All lines in the records that carry the string "size" are to be shown.
*** Begin section ***
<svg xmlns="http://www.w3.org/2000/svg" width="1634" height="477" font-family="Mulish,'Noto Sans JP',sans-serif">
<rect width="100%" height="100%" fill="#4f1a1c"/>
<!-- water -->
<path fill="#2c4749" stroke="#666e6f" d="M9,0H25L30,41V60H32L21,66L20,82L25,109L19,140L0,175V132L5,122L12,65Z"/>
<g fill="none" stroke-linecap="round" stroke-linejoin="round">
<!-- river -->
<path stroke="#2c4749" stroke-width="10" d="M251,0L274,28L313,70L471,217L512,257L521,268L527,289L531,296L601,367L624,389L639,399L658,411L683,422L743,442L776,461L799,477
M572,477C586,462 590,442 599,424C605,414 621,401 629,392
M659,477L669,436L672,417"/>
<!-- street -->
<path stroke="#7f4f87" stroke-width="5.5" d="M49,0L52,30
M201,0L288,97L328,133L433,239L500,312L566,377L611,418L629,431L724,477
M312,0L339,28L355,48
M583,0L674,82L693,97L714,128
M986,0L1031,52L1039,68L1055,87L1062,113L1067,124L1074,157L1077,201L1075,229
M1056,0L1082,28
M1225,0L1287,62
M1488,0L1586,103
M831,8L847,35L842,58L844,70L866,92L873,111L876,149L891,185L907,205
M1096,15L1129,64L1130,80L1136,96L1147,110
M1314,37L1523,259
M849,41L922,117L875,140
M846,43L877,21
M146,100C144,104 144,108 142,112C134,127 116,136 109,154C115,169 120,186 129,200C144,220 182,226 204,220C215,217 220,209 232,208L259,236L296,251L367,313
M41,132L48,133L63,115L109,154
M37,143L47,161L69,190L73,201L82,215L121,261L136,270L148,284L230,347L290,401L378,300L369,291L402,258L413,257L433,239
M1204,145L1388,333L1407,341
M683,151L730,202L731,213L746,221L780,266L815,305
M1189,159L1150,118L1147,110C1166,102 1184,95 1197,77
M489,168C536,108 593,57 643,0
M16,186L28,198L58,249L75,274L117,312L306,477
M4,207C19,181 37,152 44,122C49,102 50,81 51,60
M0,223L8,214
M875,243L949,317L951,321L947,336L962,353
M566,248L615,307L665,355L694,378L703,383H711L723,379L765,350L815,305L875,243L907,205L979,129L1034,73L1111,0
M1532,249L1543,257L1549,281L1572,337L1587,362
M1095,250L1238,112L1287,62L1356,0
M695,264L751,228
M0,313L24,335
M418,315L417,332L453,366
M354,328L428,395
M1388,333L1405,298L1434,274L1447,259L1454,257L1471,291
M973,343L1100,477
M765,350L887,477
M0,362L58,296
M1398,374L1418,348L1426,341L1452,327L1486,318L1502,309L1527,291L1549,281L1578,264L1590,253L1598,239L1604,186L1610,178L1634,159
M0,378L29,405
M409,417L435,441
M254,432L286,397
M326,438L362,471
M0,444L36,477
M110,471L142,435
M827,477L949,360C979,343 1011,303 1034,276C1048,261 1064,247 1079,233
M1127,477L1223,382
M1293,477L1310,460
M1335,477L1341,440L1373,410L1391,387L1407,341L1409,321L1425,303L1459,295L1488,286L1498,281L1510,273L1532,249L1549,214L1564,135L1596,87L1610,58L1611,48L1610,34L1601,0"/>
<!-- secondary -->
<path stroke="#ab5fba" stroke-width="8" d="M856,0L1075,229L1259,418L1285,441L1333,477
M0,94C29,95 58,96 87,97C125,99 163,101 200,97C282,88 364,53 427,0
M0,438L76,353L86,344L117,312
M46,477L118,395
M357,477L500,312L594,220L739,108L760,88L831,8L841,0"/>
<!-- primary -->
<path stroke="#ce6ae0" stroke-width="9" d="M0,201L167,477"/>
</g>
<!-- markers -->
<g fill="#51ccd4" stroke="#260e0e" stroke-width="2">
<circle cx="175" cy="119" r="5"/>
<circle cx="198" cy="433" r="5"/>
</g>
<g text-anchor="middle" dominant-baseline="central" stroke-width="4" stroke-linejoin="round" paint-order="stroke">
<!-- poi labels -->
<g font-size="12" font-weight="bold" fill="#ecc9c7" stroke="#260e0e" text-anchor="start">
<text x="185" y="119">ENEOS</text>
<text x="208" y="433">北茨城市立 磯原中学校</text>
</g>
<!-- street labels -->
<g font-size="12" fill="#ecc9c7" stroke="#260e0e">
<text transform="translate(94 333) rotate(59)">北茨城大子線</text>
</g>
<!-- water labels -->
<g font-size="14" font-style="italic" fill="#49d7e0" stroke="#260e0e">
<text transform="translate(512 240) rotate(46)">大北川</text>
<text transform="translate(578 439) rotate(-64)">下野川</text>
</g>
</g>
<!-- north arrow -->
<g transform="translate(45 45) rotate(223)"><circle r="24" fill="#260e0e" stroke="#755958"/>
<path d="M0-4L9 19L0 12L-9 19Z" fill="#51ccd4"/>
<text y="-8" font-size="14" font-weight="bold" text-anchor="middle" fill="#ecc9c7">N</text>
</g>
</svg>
*** End section ***
ANSWER TO THIS EXERCISE
<g font-size="12" font-weight="bold" fill="#ecc9c7" stroke="#260e0e" text-anchor="start">
<g font-size="12" fill="#ecc9c7" stroke="#260e0e">
<g font-size="14" font-style="italic" fill="#49d7e0" stroke="#260e0e">
<text y="-8" font-size="14" font-weight="bold" text-anchor="middle" fill="#ecc9c7">N</text>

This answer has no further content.